2012 AIChE Annual Meeting

(515e) Oxygen Carriers for Chemical-Looping Combustion with Solid Fuels



Chemical-looping combustion (CLC) is a novel combustion technology with inherent CO2 separation, and uses an oxygen carrier instead of air to burn the fuel to CO2 and H2O. In this way, the CO2 is inherently separated from the nitrogen in the air, and no energy is needed to perform this separation. As most CCS technologies are burdened with high costs and efficiency losses mainly due to gas separation, CLC is a potential break-through technology for CO2 capture. The main economic advantage of CLC is likely realized for combustion of solid fuels such as coal, petroleum coke and biomass. The solid fuel is burnt in the fuel reactor together with the oxygen carrier particles, and there are three main routes for converting solid fuel: i) The solid fuel is gasified by H2O/CO2 to CO/H2, which reacts with the oxygen carrier particles to CO2 and H2O, i.e. conventional chemical-looping combustion ii) The oxygen carrier particles release gaseous oxygen which reacts with the solid fuel through normal combustion, i.e. chemical-looping with oxygen uncoupling (CLOU) and iii) The fuel reacts via a combination of CLC and CLOU. The role of the oxygen carrier is thus different and depends upon the process which is used above. For route i) the oxygen carrier needs to convert the intermediate syngas and volatiles at a sufficient rate to achieve high gaseous yield to carbon dioxide. For route ii), or CLOU, the oxygen carrier needs to supply oxygen to the fuel at a sufficient rate to achieve a high rate of solid conversion.

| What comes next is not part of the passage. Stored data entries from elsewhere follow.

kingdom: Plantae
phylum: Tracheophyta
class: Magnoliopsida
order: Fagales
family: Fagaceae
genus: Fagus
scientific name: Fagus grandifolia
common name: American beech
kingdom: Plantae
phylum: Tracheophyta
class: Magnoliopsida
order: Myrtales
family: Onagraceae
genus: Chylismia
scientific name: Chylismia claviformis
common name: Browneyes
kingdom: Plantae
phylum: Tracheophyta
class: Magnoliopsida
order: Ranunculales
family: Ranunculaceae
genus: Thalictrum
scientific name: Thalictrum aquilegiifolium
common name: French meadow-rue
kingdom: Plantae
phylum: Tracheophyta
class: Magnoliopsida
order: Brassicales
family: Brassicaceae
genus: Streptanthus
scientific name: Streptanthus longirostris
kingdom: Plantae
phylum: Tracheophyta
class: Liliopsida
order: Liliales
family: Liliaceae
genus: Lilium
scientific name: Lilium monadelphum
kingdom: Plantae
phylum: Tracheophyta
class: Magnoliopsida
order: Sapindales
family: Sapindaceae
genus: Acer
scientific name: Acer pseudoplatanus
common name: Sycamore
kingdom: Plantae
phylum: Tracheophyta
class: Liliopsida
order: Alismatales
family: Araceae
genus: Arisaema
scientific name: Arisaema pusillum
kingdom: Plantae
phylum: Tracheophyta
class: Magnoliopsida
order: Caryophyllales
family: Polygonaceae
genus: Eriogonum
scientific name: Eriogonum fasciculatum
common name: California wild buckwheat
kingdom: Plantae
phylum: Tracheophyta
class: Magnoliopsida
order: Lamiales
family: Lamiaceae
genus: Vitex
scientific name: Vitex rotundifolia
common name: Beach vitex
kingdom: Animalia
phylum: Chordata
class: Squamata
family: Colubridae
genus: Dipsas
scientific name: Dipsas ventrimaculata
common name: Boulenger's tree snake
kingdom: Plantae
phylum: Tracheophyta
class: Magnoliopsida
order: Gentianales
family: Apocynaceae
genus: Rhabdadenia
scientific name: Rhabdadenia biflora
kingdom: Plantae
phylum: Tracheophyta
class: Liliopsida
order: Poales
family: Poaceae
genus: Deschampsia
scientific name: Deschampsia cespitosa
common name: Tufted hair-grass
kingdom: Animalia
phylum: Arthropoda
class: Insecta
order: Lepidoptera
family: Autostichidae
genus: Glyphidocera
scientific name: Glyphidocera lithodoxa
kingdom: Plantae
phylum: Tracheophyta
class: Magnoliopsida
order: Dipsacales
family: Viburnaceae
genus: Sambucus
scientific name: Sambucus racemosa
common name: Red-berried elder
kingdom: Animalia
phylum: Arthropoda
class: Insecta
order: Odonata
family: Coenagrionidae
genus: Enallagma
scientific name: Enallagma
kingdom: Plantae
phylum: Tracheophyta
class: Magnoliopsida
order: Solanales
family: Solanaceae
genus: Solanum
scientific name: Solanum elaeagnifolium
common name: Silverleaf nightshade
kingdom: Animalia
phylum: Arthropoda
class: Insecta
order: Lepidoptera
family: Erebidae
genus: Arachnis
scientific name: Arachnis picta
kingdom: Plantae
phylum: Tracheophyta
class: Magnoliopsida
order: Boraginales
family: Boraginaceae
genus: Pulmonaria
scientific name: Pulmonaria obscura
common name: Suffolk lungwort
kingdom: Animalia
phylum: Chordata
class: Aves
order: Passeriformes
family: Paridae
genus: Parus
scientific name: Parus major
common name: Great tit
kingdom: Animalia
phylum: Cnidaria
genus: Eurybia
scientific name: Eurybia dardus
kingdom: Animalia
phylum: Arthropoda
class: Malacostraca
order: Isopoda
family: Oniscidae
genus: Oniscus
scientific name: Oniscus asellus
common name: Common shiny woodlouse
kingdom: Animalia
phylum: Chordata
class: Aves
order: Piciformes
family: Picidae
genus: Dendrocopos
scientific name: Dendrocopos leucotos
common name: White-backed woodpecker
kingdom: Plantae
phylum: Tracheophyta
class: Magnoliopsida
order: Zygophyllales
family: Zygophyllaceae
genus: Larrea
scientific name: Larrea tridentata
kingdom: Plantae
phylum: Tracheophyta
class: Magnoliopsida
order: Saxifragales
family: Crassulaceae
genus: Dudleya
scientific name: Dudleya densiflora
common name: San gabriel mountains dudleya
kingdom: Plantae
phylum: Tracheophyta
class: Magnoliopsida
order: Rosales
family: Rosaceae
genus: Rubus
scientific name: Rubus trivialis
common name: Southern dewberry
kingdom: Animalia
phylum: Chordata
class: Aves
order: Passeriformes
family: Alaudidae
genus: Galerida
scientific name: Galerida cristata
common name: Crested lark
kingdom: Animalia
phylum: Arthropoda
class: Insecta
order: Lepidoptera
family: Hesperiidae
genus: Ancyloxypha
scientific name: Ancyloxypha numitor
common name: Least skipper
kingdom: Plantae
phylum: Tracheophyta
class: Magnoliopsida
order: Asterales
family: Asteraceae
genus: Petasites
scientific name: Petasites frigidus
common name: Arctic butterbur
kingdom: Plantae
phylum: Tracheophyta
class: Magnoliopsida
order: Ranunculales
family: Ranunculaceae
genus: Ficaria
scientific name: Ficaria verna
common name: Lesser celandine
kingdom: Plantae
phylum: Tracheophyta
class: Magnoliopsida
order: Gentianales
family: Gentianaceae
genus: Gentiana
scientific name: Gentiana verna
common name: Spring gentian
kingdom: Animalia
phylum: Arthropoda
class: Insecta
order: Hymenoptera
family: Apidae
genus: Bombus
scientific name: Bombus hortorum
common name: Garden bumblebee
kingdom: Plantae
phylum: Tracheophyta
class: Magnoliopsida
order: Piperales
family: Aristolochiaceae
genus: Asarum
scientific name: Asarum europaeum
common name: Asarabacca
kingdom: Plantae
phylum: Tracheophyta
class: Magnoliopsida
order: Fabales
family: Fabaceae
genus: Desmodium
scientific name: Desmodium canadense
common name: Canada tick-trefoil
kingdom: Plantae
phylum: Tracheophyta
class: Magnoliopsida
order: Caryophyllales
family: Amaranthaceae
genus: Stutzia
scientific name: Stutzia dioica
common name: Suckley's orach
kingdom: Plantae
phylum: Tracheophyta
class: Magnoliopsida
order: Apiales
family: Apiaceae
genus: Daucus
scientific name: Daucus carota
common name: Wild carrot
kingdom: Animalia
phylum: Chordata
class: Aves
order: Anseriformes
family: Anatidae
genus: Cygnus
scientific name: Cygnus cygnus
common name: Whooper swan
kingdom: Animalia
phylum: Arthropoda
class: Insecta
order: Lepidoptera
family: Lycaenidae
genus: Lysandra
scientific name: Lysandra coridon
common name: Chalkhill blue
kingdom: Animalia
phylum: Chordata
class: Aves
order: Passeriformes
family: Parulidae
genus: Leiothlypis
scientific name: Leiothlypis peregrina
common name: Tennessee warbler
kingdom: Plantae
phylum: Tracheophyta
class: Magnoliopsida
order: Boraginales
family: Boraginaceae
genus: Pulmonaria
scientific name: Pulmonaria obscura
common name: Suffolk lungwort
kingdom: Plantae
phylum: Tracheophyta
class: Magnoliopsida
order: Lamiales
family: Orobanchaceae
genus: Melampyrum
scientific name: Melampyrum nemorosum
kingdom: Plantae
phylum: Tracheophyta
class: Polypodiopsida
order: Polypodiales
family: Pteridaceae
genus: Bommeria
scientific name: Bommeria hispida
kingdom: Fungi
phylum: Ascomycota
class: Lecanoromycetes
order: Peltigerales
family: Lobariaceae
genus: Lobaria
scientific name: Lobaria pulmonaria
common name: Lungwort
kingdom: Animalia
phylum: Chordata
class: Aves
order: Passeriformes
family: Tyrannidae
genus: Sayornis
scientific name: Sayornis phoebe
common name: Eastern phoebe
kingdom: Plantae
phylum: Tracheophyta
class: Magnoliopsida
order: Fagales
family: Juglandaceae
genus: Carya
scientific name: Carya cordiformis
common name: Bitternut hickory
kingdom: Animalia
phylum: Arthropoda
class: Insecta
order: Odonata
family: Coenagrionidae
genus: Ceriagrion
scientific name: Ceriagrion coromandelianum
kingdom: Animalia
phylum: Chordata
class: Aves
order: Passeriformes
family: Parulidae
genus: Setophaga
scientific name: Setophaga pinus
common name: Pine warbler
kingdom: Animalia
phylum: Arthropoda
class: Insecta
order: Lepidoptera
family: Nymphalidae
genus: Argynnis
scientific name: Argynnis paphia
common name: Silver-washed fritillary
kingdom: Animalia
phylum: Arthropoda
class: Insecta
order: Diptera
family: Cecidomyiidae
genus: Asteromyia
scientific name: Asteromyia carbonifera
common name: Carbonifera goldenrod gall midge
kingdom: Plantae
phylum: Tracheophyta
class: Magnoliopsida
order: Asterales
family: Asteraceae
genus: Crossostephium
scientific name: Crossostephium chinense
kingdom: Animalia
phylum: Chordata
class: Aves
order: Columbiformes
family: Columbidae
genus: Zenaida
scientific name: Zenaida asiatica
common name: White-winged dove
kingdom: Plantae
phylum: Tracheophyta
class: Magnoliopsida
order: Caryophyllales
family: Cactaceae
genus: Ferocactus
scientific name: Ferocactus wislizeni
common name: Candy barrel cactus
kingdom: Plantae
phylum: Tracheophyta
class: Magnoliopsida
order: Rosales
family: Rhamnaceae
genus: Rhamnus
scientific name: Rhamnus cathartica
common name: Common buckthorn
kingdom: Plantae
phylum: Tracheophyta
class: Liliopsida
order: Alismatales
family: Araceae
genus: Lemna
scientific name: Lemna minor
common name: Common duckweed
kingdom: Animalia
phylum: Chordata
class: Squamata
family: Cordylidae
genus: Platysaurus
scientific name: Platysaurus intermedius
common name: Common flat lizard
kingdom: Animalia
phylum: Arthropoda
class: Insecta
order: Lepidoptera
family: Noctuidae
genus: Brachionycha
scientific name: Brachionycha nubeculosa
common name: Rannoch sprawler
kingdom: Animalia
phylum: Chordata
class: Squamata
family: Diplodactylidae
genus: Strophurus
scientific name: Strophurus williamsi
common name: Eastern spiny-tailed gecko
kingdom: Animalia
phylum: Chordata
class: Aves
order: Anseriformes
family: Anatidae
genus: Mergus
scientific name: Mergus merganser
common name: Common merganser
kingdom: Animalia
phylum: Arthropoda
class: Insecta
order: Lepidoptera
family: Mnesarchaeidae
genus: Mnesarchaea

Finally, some oxygen carriers may only be able to supply a small amount of oxygen via CLOU, and thus may react in the fuel reactor via a combination of CLOU and CLC. The paper proposes quantitative criteria for evaluating reactivity data of the three processes above, and analytical expressions for obtaining oxygen carrier inventories in the fuel reactor are presented.